NFC Card emulation mode enables NFC-enabled devices, such as smartphones, to act like smart cards, allowing users to perform transactions such as payment or ticketing.

NFC Reader/writer mode enables NFC-enabled devices to read information stored on inexpensive NFC tags embedded in labels or smart posters.

NFC peer-to-peer mode enables two NFC-enabled devices to communicate with each other to exchange information in an ad-hoc fashion.

NFC is widely used by smartphone applications, such as electronic wallets that store credit card data, which allow users to bring their phone next to the reader to pay their bill when shopping.

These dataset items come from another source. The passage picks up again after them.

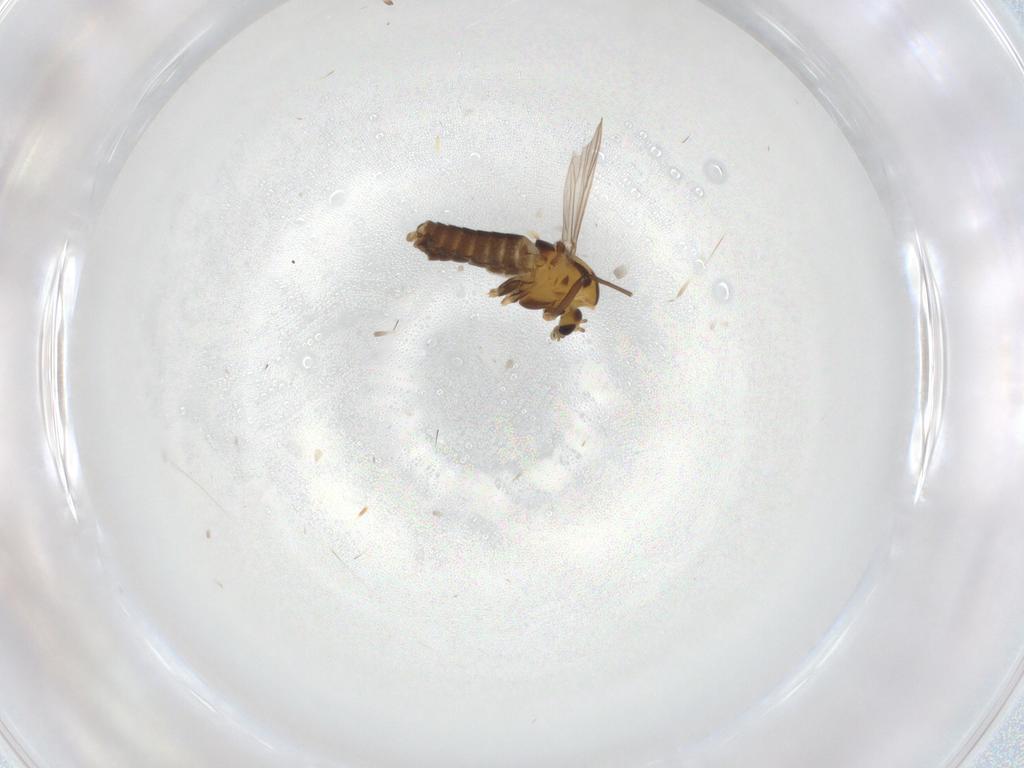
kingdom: Animalia
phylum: Arthropoda
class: Insecta
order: Diptera
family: Chironomidae
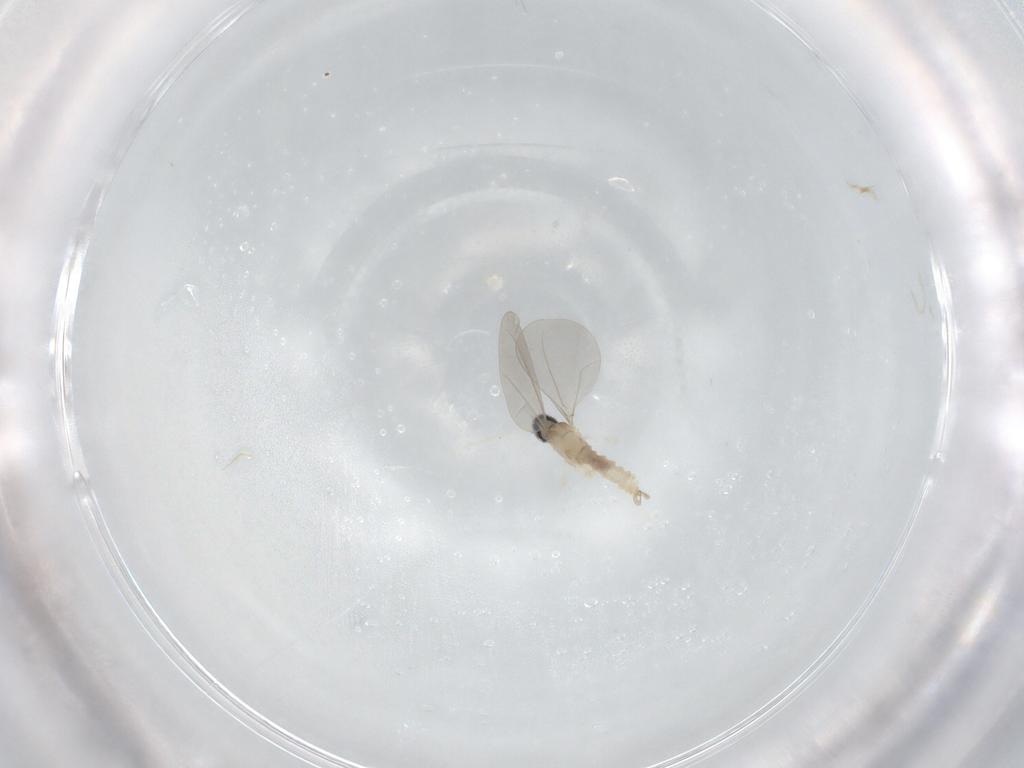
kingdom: Animalia
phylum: Arthropoda
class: Insecta
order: Diptera
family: Cecidomyiidae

It is true that NFC can be set to request targeted data from your phone, but it was not created for purpose of spying, and it has a number of safety features, such as requiring an action from the phone’s user to relinquish the requested data, which would prevent unwanted download of private information.

Theoretically, it is possible for someone to steal an ID and credit card number from the phone just passing by, however, the attacker would also have to find a way to bypass the required approval for data transfer, and have access to the password.  

NFC was approved as an ISO/IEC standard in 2003, and is based on RFID technology that is as old as the cell phones themselves. The first NFC support was perfected for Symbian OS in 2011.

The reason this new and improved technology is placed in a battery is for practical reasons, the experts say. Since NFC emits a radio wave, it has to be shielded from interfering with other transceivers and sensors in the phone by the virtue of placing the antenna of the back side of the battery itself.